Yapılacak işlem 1: Lütfen kayıtlarda "right knee: (629, 391, -23)" geçen satırdan başlayıp "left shoulder: (675, 299, -11)" geçen satıra kadar, iki satır da dâhil, yalnızca bu satırları yeniden yazın. "right" yerine "R" koyun, başka hiçbir şeyi değiştirmeyin.

Kaynak metinden alıntı:
───

Heykel bahçeleri, sıradan sanat alanlarından çok daha fazlasıdır! Düşünsenize; bir tarafta doğanın sakinliği, diğer tarafta ise devasa heykeller arasında dolaşmak… Müzelerin soğuk ve steril atmosferinin hiç bir izine rastlanmıyor burada. Toprak kokusu eşliğinde, ağaçların gölgesinde yürüyün ve bir sanat eserinin tam karşısında durun. Eser, dokunacak kadar yakın ve etkileyiciliği hayran bırakacak cins! Ama en güzel tarafı şu: Bu bahçeler sadece göz alıcı bir güzellik sunmuyor; bazen öyle ilginç ve sıra dışı şeylerle karşılaşıyorsunuz ki kafanızda daha fazla soruyla ayrılıyorsunuz. “Bu neyi simgeliyor?”, “Bunu yapmayı kim düşündü?” gibi… Çünkü dünya, garip heykel parklarıyla dolu! Kimi ünlü sanatçılara ait, kimisi tek bir hayalperestin çılgın projesi, kimisi ise “Bu da ne böyle?” dedirtecek kadar sürprizlerle dolu. Hazırsanız, bu yazımızda sizi dünyanın en ilginç heykel bahçeleriyle tanıştıracağız.

───

Veri kümesi içeriği:
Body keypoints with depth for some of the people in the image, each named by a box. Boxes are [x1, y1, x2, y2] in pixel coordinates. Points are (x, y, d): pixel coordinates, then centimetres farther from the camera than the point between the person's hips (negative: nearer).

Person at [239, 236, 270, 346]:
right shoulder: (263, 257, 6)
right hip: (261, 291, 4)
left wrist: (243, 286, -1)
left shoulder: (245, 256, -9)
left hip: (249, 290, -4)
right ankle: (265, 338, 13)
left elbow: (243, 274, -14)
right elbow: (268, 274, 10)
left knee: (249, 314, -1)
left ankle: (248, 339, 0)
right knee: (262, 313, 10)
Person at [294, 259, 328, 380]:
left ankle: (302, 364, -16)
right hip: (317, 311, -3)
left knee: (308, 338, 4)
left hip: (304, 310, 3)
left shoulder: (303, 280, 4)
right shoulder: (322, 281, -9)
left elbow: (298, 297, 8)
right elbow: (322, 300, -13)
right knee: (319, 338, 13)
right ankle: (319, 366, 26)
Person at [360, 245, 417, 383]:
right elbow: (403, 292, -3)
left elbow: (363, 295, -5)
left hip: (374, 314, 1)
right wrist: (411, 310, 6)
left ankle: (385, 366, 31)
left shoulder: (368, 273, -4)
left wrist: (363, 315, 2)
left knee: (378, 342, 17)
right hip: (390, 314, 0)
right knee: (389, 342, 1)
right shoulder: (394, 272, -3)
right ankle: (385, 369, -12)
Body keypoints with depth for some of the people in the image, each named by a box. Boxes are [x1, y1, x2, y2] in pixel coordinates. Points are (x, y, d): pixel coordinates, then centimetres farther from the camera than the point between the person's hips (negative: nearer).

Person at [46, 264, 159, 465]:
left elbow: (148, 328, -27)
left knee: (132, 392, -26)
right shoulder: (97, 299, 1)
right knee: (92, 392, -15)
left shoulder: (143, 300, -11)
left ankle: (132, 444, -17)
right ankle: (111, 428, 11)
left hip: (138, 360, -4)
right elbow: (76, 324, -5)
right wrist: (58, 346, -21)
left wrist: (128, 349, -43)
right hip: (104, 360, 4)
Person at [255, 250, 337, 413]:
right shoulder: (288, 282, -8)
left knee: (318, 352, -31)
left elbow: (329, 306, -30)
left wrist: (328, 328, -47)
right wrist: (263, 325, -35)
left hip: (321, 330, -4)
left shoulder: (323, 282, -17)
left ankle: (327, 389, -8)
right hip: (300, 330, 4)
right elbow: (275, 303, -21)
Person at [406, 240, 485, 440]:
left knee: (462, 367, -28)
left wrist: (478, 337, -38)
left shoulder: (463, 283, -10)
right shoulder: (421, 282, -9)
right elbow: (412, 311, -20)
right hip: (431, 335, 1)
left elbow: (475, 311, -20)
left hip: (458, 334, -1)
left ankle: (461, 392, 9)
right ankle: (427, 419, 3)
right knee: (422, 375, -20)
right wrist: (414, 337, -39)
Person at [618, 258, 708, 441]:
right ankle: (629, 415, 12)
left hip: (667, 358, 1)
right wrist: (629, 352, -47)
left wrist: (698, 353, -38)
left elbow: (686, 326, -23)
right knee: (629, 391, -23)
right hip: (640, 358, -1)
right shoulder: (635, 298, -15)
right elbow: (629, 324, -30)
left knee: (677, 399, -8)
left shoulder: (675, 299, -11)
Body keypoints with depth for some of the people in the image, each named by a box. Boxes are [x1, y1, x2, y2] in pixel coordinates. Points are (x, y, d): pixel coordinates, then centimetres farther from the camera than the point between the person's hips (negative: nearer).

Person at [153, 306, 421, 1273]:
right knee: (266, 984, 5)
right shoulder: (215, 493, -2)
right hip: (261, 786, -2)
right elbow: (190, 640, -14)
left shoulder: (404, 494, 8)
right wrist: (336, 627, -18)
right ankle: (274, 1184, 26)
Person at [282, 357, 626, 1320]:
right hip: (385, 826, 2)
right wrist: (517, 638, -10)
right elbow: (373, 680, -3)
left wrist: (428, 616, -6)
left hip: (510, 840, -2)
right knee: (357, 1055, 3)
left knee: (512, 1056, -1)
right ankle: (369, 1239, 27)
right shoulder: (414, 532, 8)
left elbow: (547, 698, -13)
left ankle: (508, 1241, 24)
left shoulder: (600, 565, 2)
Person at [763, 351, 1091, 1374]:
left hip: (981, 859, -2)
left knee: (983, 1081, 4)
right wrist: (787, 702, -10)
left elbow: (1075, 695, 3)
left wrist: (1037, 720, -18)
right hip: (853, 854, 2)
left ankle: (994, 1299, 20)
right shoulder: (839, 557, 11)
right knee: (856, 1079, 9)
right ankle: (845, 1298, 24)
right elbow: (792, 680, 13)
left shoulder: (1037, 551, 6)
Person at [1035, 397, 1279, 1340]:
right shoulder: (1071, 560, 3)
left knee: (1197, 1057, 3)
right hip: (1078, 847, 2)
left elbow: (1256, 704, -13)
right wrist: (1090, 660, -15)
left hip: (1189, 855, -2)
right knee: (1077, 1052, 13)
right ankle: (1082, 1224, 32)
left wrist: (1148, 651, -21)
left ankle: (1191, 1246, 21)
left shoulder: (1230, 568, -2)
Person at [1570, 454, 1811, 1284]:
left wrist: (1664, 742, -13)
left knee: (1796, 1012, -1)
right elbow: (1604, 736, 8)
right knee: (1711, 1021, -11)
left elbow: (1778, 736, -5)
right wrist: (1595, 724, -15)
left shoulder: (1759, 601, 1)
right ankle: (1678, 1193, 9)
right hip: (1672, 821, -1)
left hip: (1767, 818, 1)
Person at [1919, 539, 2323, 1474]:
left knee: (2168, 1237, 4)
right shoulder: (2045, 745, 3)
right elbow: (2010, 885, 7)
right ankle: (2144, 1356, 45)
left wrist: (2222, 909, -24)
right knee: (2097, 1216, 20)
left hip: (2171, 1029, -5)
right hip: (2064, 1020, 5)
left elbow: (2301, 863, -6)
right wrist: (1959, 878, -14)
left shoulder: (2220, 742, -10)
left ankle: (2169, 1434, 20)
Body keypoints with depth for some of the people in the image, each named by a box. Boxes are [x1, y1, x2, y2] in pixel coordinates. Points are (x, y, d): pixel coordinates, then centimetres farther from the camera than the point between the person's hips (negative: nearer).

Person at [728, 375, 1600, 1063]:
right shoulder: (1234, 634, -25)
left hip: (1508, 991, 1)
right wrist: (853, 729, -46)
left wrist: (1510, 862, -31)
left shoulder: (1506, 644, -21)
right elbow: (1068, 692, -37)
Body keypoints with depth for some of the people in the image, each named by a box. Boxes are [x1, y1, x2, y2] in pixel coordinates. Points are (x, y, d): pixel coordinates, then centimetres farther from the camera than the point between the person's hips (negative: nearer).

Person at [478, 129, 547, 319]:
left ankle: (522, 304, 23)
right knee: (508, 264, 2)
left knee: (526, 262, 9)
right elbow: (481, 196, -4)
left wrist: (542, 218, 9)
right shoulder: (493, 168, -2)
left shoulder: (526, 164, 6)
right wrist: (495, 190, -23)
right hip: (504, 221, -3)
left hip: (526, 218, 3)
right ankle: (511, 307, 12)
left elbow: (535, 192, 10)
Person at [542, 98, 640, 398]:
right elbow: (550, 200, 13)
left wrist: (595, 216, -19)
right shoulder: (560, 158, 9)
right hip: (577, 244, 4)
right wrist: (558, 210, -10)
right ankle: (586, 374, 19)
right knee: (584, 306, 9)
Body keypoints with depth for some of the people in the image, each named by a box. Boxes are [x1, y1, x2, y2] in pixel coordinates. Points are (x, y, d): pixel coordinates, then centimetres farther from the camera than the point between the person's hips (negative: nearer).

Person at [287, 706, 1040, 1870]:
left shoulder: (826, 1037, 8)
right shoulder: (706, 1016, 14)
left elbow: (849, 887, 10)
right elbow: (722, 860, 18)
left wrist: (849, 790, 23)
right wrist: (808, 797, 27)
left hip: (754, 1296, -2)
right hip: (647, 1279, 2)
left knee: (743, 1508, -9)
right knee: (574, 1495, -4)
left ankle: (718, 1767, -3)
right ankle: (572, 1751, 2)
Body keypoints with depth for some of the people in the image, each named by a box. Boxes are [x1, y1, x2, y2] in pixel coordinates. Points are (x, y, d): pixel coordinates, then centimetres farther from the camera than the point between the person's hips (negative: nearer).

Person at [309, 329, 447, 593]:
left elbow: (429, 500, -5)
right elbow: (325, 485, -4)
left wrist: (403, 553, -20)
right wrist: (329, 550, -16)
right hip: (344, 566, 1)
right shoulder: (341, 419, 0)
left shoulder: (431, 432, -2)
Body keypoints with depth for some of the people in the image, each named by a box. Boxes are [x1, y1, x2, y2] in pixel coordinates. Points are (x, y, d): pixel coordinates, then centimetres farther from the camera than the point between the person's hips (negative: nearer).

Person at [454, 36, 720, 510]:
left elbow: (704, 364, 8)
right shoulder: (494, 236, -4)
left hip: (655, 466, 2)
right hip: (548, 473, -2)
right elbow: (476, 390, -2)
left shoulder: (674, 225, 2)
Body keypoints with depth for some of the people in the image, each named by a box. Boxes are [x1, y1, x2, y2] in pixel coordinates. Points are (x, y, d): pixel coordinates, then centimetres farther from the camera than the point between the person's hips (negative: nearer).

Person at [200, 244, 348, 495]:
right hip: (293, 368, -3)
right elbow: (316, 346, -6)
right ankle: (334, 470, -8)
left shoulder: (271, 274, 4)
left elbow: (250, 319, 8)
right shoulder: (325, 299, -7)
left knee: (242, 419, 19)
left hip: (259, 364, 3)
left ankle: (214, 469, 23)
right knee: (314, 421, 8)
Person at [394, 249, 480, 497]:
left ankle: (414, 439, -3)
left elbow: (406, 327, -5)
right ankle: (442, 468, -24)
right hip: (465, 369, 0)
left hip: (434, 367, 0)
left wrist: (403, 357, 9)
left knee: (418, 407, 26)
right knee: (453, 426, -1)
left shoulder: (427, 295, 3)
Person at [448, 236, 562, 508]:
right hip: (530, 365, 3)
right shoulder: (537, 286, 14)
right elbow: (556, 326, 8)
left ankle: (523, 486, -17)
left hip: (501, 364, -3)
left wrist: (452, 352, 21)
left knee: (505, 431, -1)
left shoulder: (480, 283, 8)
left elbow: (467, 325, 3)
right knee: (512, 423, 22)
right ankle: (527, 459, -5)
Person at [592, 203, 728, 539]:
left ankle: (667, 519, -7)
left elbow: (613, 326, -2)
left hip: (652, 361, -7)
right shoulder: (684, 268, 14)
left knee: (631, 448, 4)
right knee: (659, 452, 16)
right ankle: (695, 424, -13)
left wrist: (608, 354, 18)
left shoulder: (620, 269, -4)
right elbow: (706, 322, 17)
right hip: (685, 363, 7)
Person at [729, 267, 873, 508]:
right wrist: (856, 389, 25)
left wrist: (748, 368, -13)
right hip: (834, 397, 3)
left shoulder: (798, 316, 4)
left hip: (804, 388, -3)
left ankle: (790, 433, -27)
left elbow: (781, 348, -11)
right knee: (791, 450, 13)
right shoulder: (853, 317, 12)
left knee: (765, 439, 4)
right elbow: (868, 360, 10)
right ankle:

───

Yapılacak işlem 2: Yukarıdaki heykel bahçeleri yazısını kaldığı yerden sürdürün.

Yanıt 1:
R knee: (629, 391, -23)
R hip: (640, 358, -1)
R shoulder: (635, 298, -15)
R elbow: (629, 324, -30)
left knee: (677, 399, -8)
left shoulder: (675, 299, -11)

Yanıt 2:
1. Franz Sederevičiaus Heykel Bahçesi (Litvanya)
Litvanya’ya giderseniz, sıradan müzelere uğramak yerine bir sanatçının bahçesinde zamana yolculuğa ne dersiniz? Pranas Sederevičius, 1951-1979 yılları arasında bahçesini adeta bir açık hava sanat galerisine dönüştürdü. Çimento, beton ve metal gibi sağlam malzemelerle tam 21 dev heykel inşa etti!
Pranas’ın gönlünde atlar başka bir yere sahip… Bu yüzden heykellerin çoğunda atlar, geyikler ve masalsı yaratıklar yer alıyor. Ama koleksiyon yalnızca hayvanlarla sınırlı değil. John F. Kennedy gibi ünlü isimlerin büstleri de mevcut. Düşünsenize, Sovyet döneminde böyle bir politik figürü sergilemek cesaret ister!
O dönemlerde bahçe, mahallelinin uğrak yeri haline gelmişti. Çocuklar atlara binmeye geliyordu, herkes bu sanat cennetinin tadını çıkarıyordu. Pranas’ın ölümünden sonra bile eserleri titizlikle korunmuş. Günümüzde bu bahçe, Litvanya’nın kültürel miraslarından biri olarak anılmaktadır.
2. Ulusal Galeri Heykel Bahçesi (Avustralya)

Avustralya’nın başkenti Canberra’da, göl kenarında sakin bir yürüyüş yaparken aniden çimenlerin arasında beliren dev heykellerle karşılaşabilirsiniz. Evet, burası Ulusal Galeri’nin Heykel Bahçesi!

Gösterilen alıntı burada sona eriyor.